◆ **Extracted information**:
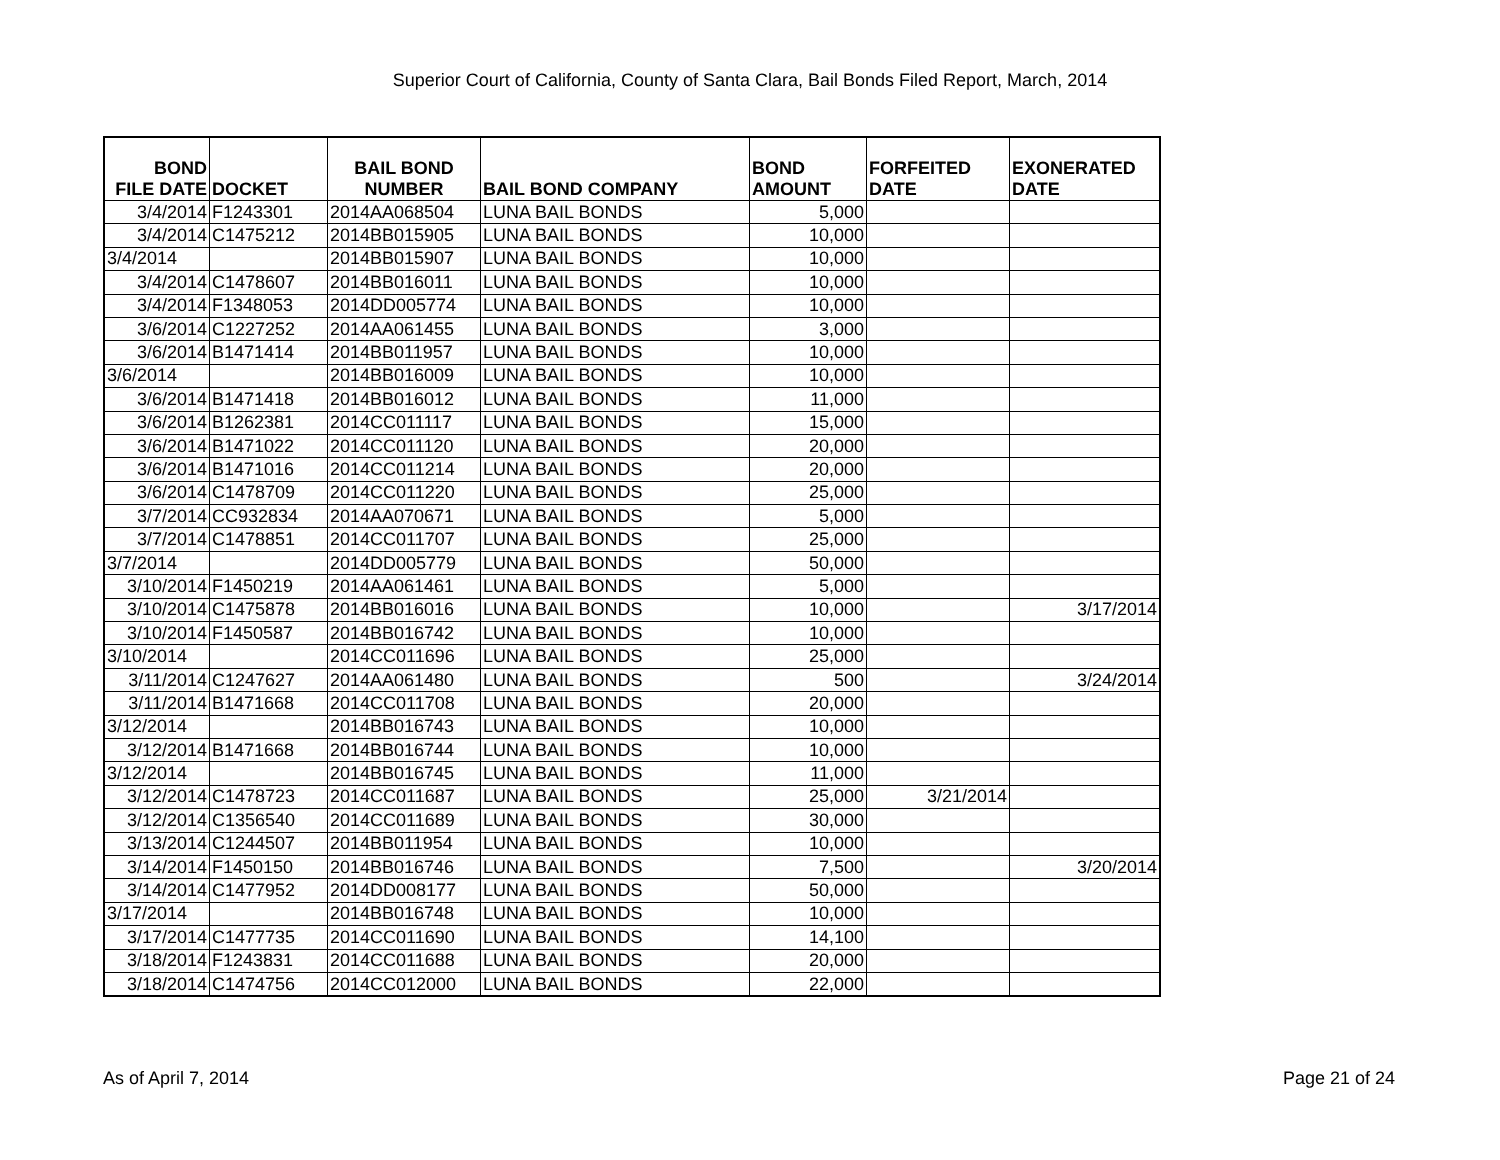Superior Court of California, County of Santa Clara, Bail Bonds Filed Report, March, 2014
| BOND FILE DATE | DOCKET | BAIL BOND NUMBER | BAIL BOND COMPANY | BOND AMOUNT | FORFEITED DATE | EXONERATED DATE |
| --- | --- | --- | --- | --- | --- | --- |
| 3/4/2014 | F1243301 | 2014AA068504 | LUNA BAIL BONDS | 5,000 | | |
| 3/4/2014 | C1475212 | 2014BB015905 | LUNA BAIL BONDS | 10,000 | | |
| 3/4/2014 | | 2014BB015907 | LUNA BAIL BONDS | 10,000 | | |
| 3/4/2014 | C1478607 | 2014BB016011 | LUNA BAIL BONDS | 10,000 | | |
| 3/4/2014 | F1348053 | 2014DD005774 | LUNA BAIL BONDS | 10,000 | | |
| 3/6/2014 | C1227252 | 2014AA061455 | LUNA BAIL BONDS | 3,000 | | |
| 3/6/2014 | B1471414 | 2014BB011957 | LUNA BAIL BONDS | 10,000 | | |
| 3/6/2014 | | 2014BB016009 | LUNA BAIL BONDS | 10,000 | | |
| 3/6/2014 | B1471418 | 2014BB016012 | LUNA BAIL BONDS | 11,000 | | |
| 3/6/2014 | B1262381 | 2014CC011117 | LUNA BAIL BONDS | 15,000 | | |
| 3/6/2014 | B1471022 | 2014CC011120 | LUNA BAIL BONDS | 20,000 | | |
| 3/6/2014 | B1471016 | 2014CC011214 | LUNA BAIL BONDS | 20,000 | | |
| 3/6/2014 | C1478709 | 2014CC011220 | LUNA BAIL BONDS | 25,000 | | |
| 3/7/2014 | CC932834 | 2014AA070671 | LUNA BAIL BONDS | 5,000 | | |
| 3/7/2014 | C1478851 | 2014CC011707 | LUNA BAIL BONDS | 25,000 | | |
| 3/7/2014 | | 2014DD005779 | LUNA BAIL BONDS | 50,000 | | |
| 3/10/2014 | F1450219 | 2014AA061461 | LUNA BAIL BONDS | 5,000 | | |
| 3/10/2014 | C1475878 | 2014BB016016 | LUNA BAIL BONDS | 10,000 | | 3/17/2014 |
| 3/10/2014 | F1450587 | 2014BB016742 | LUNA BAIL BONDS | 10,000 | | |
| 3/10/2014 | | 2014CC011696 | LUNA BAIL BONDS | 25,000 | | |
| 3/11/2014 | C1247627 | 2014AA061480 | LUNA BAIL BONDS | 500 | | 3/24/2014 |
| 3/11/2014 | B1471668 | 2014CC011708 | LUNA BAIL BONDS | 20,000 | | |
| 3/12/2014 | | 2014BB016743 | LUNA BAIL BONDS | 10,000 | | |
| 3/12/2014 | B1471668 | 2014BB016744 | LUNA BAIL BONDS | 10,000 | | |
| 3/12/2014 | | 2014BB016745 | LUNA BAIL BONDS | 11,000 | | |
| 3/12/2014 | C1478723 | 2014CC011687 | LUNA BAIL BONDS | 25,000 | 3/21/2014 | |
| 3/12/2014 | C1356540 | 2014CC011689 | LUNA BAIL BONDS | 30,000 | | |
| 3/13/2014 | C1244507 | 2014BB011954 | LUNA BAIL BONDS | 10,000 | | |
| 3/14/2014 | F1450150 | 2014BB016746 | LUNA BAIL BONDS | 7,500 | | 3/20/2014 |
| 3/14/2014 | C1477952 | 2014DD008177 | LUNA BAIL BONDS | 50,000 | | |
| 3/17/2014 | | 2014BB016748 | LUNA BAIL BONDS | 10,000 | | |
| 3/17/2014 | C1477735 | 2014CC011690 | LUNA BAIL BONDS | 14,100 | | |
| 3/18/2014 | F1243831 | 2014CC011688 | LUNA BAIL BONDS | 20,000 | | |
| 3/18/2014 | C1474756 | 2014CC012000 | LUNA BAIL BONDS | 22,000 | | |
As of April 7, 2014 Page 21 of 24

◆ **Description of the task**: From the first line of the records through the line with "3/4/2014 | |", reproduce each line exactly and leave the pictures out.

◆ **Result of this task**:
Superior Court of California, County of Santa Clara, Bail Bonds Filed Report, March, 2014
| BOND FILE DATE | DOCKET | BAIL BOND NUMBER | BAIL BOND COMPANY | BOND AMOUNT | FORFEITED DATE | EXONERATED DATE |
| --- | --- | --- | --- | --- | --- | --- |
| 3/4/2014 | F1243301 | 2014AA068504 | LUNA BAIL BONDS | 5,000 | | |
| 3/4/2014 | C1475212 | 2014BB015905 | LUNA BAIL BONDS | 10,000 | | |
| 3/4/2014 | | 2014BB015907 | LUNA BAIL BONDS | 10,000 | | |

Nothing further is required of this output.